▶ [Prompt]: Search the lines of the records for the word "Control", and copy every line that has it.

▶ [Exercise data]:
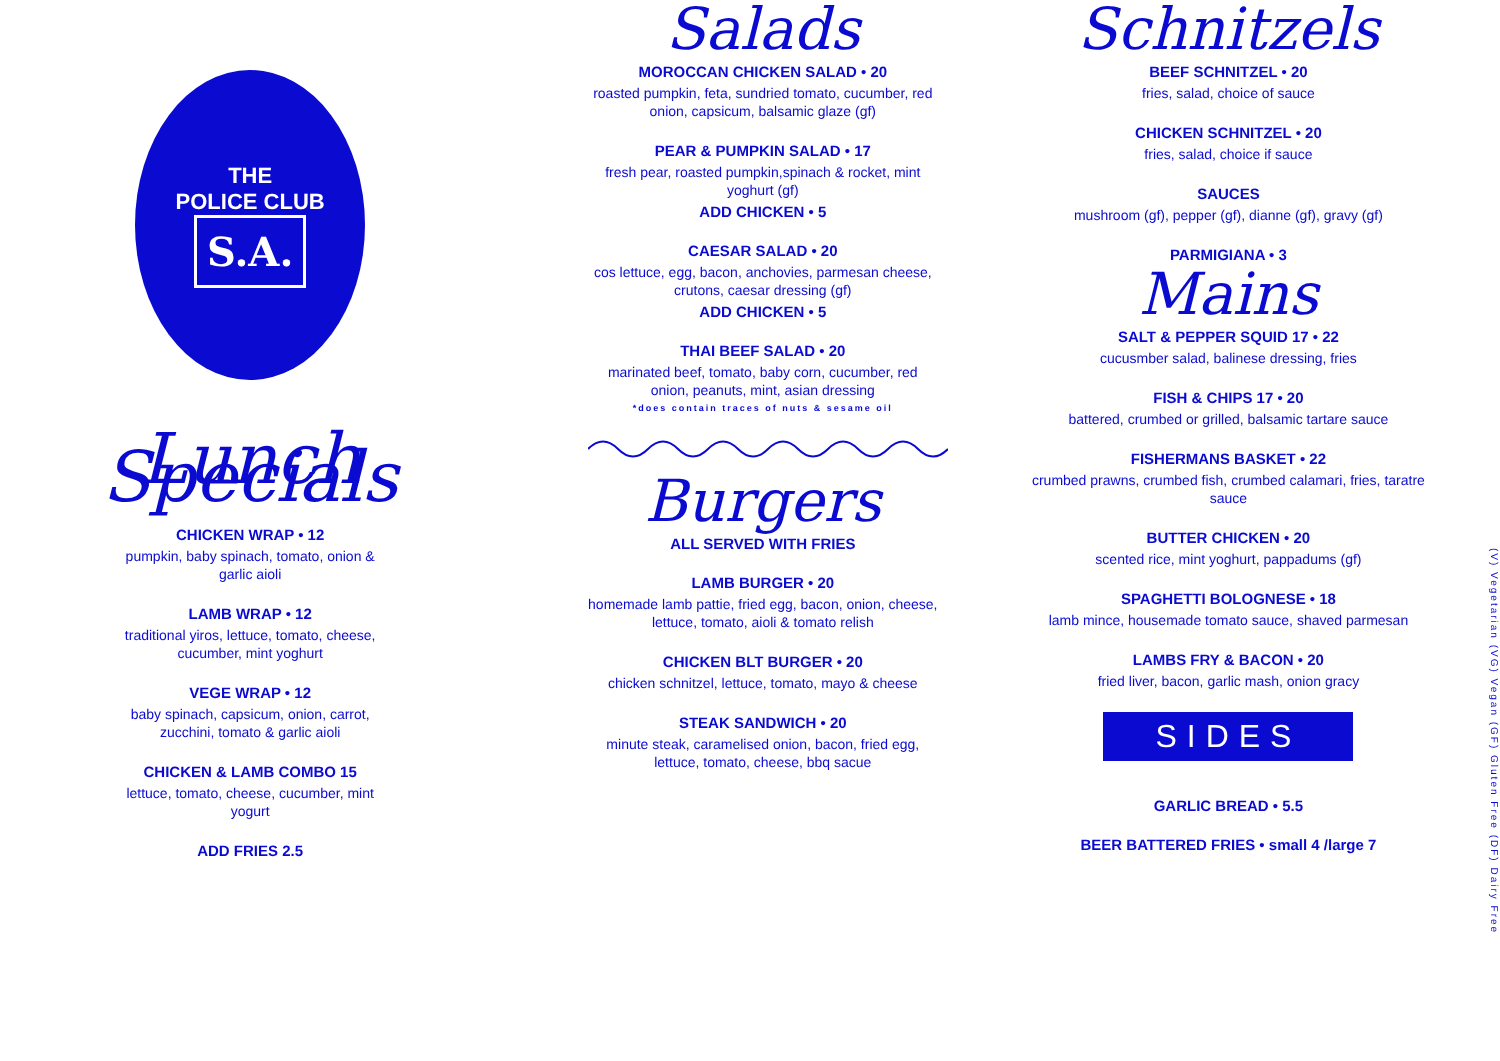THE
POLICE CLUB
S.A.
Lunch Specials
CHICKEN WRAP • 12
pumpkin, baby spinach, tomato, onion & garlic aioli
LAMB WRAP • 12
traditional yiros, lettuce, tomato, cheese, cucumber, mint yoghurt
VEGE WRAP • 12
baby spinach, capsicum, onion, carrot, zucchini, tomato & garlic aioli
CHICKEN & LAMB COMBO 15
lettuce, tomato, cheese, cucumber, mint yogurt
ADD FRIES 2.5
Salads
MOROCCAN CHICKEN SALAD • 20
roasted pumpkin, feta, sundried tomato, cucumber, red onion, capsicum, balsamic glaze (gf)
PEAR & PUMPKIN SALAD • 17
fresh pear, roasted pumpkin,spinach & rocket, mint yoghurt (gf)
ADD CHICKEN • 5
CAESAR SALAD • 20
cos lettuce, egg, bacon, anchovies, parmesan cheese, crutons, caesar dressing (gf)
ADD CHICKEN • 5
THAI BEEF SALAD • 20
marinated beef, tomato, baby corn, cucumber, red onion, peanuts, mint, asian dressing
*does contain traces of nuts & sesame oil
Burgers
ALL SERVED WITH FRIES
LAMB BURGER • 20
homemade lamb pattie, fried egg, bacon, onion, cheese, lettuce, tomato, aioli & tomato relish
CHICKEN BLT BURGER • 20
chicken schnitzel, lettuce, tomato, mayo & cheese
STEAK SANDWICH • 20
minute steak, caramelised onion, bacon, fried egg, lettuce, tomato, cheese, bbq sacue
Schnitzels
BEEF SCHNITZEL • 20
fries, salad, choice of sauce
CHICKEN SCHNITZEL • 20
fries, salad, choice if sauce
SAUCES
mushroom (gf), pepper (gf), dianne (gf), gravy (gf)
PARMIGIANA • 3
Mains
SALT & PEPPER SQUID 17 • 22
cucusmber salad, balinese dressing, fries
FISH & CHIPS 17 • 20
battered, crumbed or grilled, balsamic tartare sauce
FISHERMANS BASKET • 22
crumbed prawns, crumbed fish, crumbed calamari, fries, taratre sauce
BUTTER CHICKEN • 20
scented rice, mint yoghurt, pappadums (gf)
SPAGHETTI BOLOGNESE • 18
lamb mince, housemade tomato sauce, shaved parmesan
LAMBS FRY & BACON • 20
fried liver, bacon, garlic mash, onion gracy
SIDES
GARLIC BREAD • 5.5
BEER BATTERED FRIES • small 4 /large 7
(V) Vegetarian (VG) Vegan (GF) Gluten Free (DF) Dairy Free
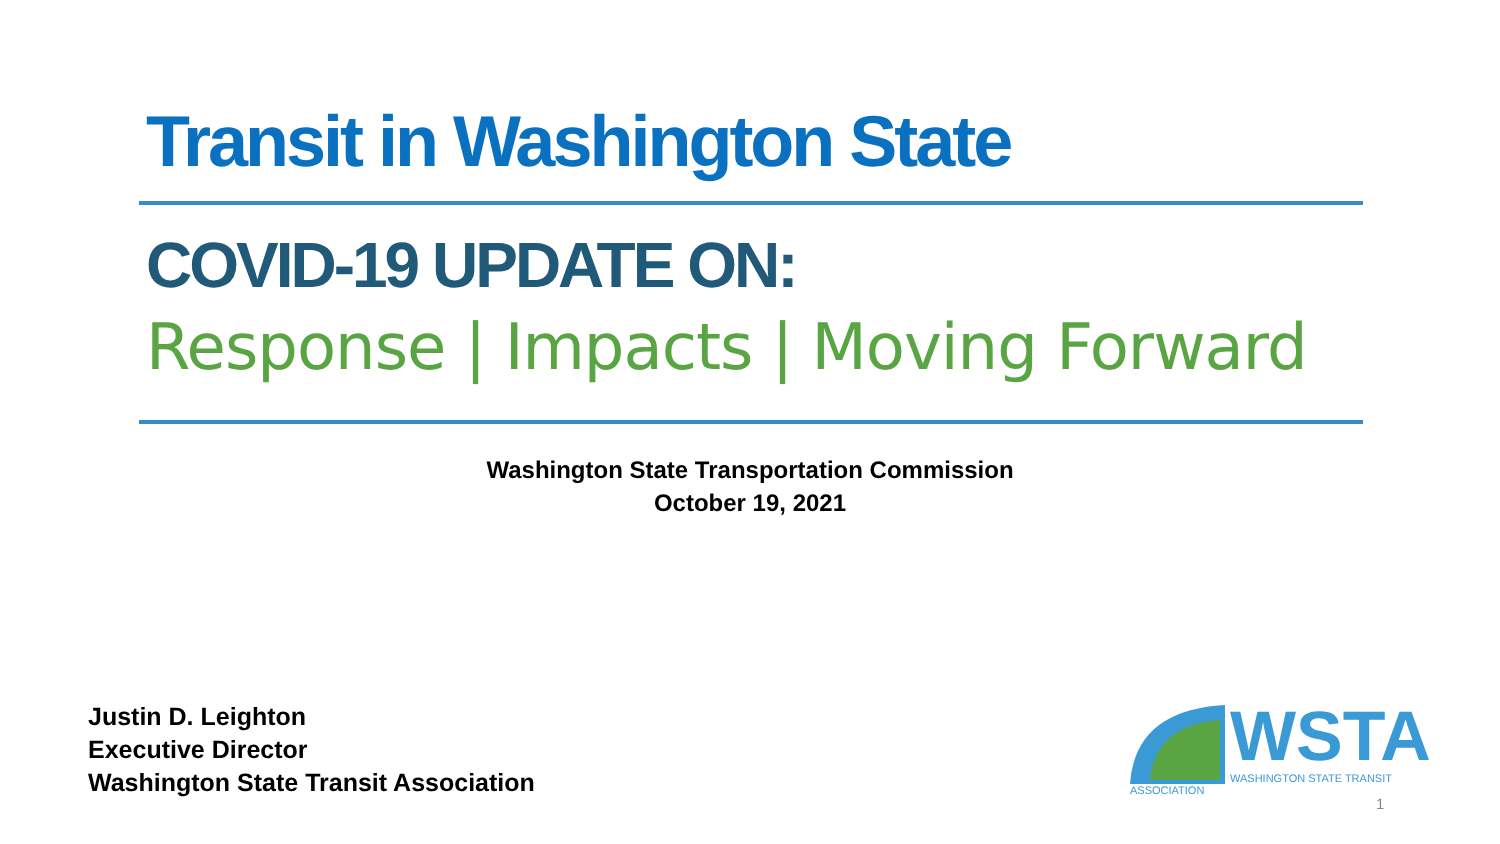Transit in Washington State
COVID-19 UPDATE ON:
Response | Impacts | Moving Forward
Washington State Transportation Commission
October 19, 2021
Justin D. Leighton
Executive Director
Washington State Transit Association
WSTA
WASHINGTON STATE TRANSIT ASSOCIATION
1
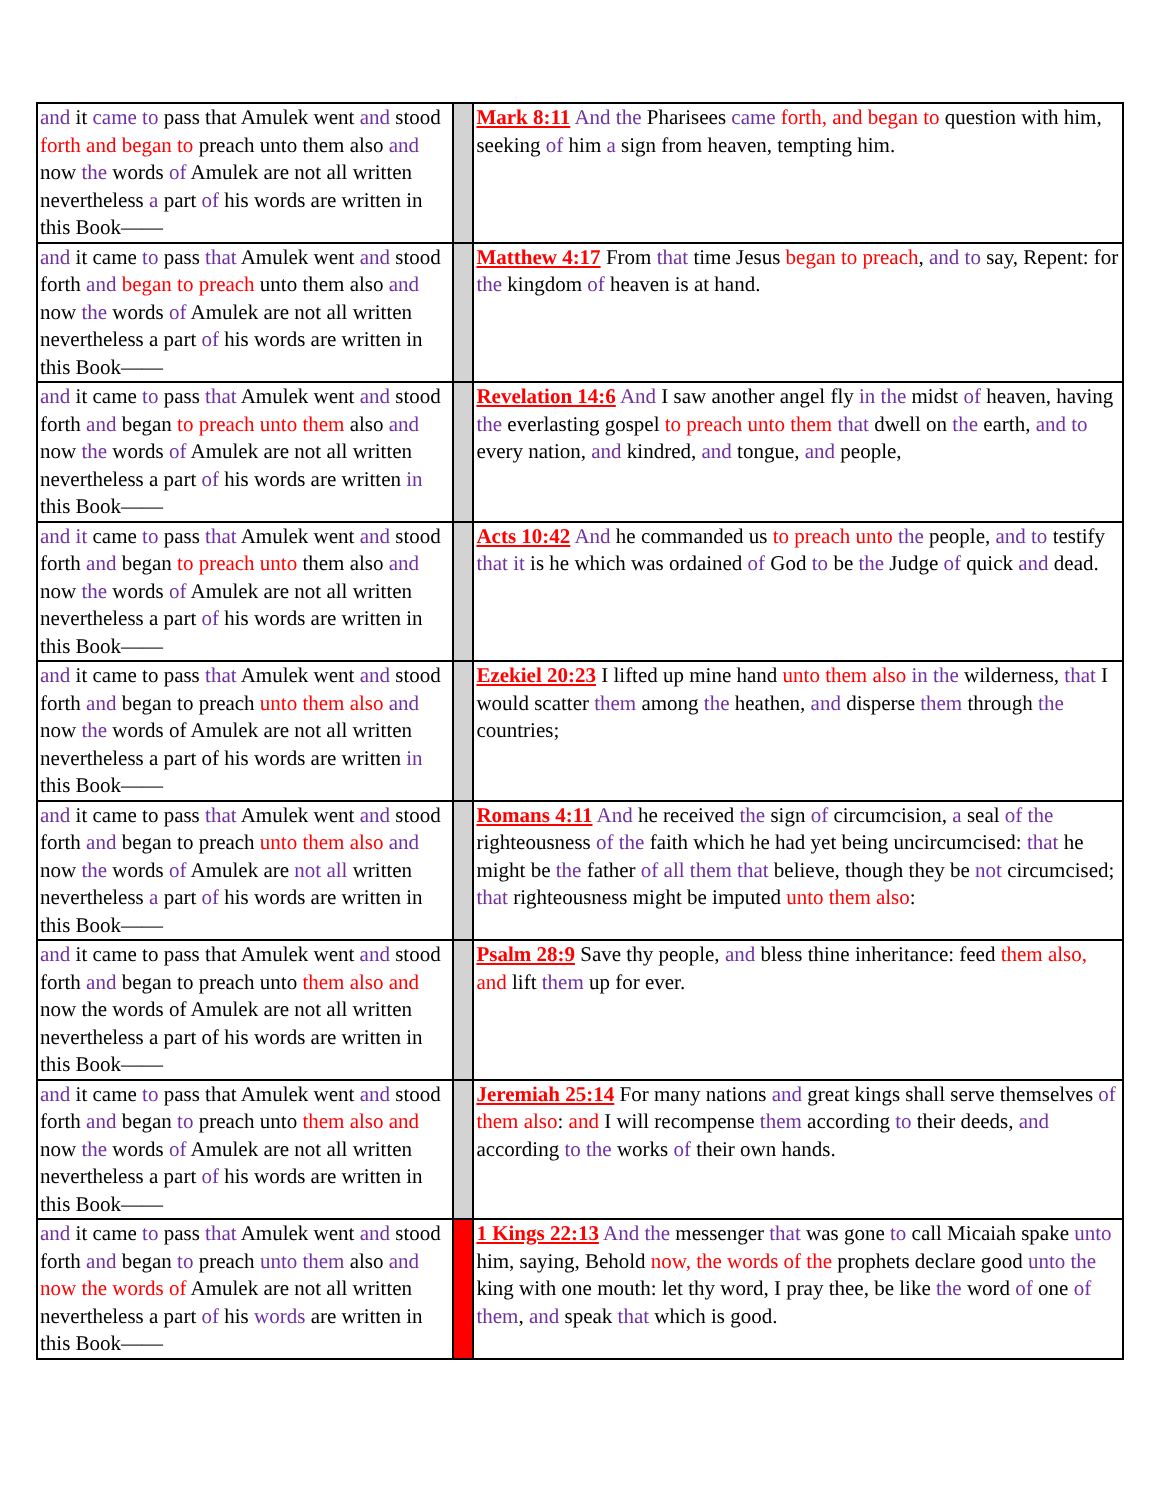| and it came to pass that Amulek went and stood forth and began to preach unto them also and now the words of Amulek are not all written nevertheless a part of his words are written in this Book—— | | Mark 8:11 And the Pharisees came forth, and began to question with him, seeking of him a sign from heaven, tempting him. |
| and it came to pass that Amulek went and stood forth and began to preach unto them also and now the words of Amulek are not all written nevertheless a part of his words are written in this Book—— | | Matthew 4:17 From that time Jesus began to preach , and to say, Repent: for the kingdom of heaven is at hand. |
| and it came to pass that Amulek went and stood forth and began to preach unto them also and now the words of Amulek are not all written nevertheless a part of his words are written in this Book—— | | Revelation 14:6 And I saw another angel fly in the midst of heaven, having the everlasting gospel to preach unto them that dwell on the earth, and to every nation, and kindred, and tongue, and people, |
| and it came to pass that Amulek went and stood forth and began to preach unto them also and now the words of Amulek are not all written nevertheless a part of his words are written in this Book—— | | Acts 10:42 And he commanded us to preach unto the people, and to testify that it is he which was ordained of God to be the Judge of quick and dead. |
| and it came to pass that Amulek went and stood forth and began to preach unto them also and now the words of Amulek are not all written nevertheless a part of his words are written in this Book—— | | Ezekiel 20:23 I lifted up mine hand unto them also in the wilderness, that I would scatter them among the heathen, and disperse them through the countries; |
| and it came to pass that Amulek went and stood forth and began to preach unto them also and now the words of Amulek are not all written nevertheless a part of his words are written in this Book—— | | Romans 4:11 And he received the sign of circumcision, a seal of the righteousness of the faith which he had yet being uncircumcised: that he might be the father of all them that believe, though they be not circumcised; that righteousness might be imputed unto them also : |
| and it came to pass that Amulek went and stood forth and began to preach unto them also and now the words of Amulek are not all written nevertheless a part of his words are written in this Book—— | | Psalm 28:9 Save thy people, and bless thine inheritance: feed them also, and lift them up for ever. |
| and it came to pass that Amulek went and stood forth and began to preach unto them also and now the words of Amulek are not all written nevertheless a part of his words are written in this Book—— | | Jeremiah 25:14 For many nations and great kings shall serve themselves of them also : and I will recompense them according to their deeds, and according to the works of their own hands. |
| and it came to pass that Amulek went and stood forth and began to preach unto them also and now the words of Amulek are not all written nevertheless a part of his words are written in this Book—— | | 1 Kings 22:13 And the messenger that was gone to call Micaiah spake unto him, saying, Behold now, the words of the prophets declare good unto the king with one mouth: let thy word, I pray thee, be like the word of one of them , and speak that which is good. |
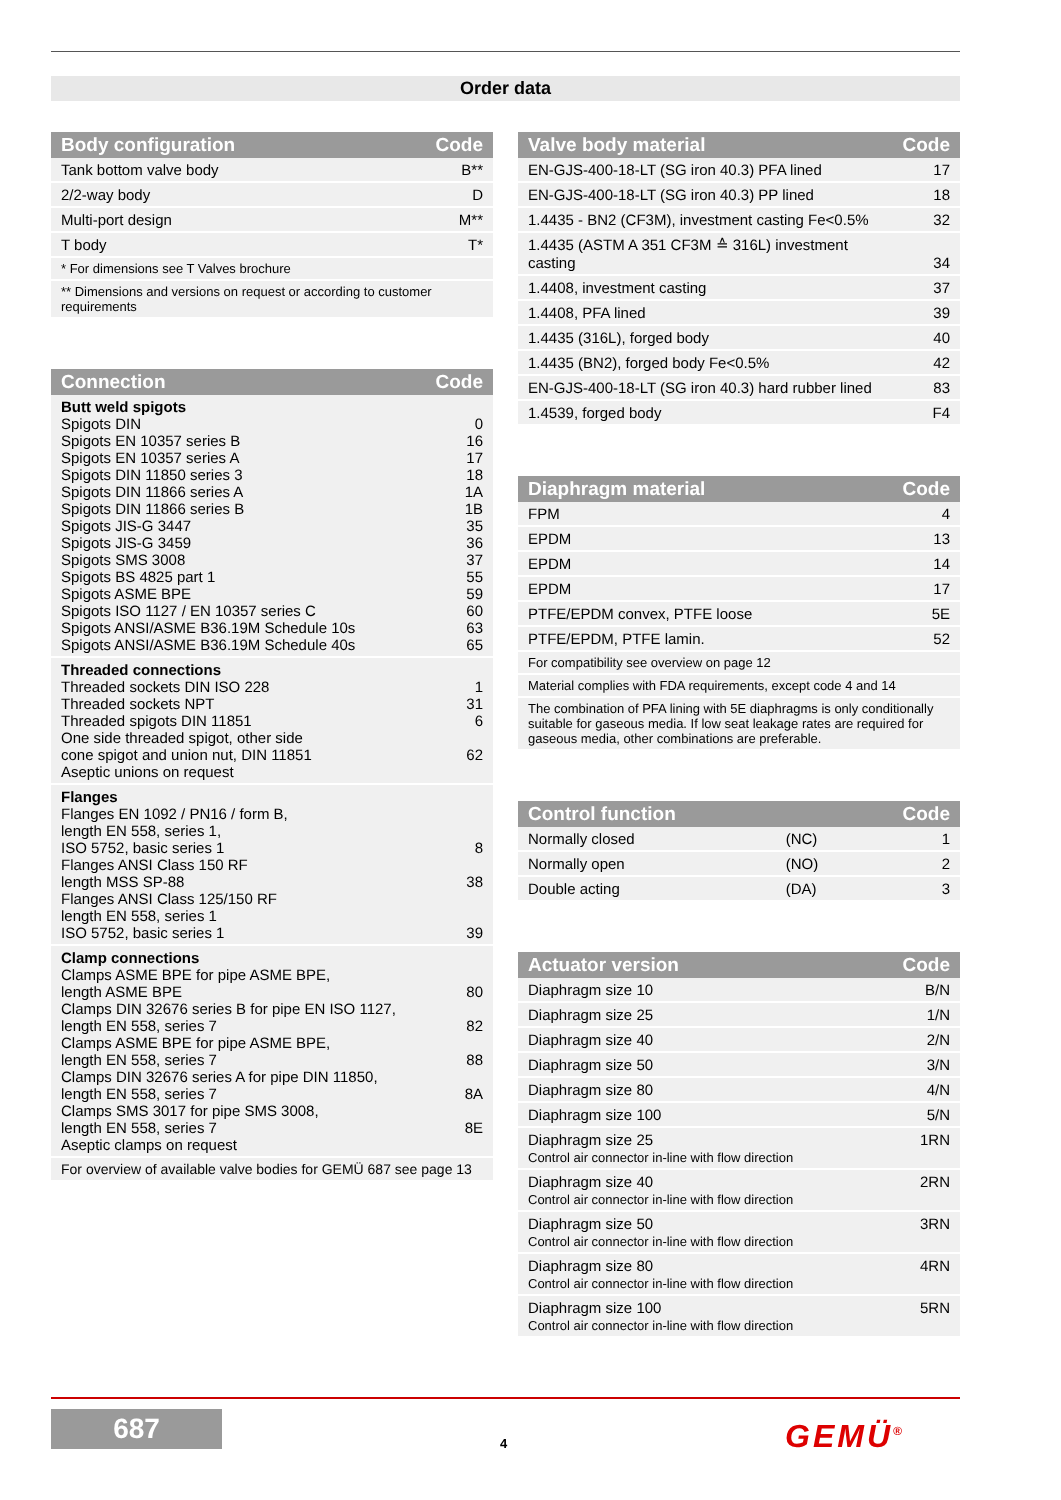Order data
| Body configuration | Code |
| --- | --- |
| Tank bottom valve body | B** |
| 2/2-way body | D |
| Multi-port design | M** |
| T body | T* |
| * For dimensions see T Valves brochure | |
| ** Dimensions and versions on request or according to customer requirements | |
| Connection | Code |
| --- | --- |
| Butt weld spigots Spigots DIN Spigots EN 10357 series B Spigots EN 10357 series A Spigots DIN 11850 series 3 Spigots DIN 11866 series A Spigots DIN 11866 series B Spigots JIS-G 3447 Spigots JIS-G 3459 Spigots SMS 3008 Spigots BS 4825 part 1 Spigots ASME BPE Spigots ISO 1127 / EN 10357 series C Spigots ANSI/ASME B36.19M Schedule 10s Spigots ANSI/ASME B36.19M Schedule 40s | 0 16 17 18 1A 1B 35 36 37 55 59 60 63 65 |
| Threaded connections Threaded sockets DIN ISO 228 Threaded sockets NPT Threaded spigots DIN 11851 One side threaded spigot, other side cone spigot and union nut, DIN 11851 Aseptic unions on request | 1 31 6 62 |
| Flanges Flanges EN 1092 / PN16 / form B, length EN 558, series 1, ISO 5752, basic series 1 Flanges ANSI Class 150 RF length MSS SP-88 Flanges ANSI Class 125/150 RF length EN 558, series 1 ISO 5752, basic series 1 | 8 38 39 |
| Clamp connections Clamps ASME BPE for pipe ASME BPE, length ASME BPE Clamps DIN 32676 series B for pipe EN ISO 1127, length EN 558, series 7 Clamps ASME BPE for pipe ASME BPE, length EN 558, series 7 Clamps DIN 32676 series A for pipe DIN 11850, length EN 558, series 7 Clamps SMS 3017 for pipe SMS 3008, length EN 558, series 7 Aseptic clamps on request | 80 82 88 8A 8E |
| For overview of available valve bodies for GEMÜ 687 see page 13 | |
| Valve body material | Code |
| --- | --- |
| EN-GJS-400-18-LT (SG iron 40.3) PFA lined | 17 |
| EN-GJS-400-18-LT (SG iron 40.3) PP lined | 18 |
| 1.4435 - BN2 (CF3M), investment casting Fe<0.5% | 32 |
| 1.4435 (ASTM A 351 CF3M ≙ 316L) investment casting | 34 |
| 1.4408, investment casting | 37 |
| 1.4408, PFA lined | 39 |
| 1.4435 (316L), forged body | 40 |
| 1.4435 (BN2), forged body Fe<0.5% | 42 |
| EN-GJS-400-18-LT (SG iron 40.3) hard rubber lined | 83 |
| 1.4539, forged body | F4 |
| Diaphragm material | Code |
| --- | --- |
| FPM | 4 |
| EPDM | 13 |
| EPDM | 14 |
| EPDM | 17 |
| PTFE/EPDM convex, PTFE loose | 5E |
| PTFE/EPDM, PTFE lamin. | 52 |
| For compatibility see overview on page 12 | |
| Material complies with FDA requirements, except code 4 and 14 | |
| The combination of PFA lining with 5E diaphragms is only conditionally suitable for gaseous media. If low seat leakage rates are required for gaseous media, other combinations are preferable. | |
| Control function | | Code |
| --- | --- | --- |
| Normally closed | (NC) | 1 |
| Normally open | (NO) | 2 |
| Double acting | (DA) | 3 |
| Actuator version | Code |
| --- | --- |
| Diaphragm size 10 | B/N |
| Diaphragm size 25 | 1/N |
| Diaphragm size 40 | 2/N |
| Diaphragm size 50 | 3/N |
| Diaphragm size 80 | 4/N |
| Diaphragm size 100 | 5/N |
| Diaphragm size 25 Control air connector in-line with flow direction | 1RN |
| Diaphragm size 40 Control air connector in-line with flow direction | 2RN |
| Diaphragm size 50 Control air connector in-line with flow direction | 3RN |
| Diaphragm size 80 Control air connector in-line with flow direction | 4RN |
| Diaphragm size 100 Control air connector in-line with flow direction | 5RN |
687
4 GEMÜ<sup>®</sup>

▶ [Task response]:
| Control function | | Code |
| Diaphragm size 25 Control air connector in-line with flow direction | 1RN |
| Diaphragm size 40 Control air connector in-line with flow direction | 2RN |
| Diaphragm size 50 Control air connector in-line with flow direction | 3RN |
| Diaphragm size 80 Control air connector in-line with flow direction | 4RN |
| Diaphragm size 100 Control air connector in-line with flow direction | 5RN |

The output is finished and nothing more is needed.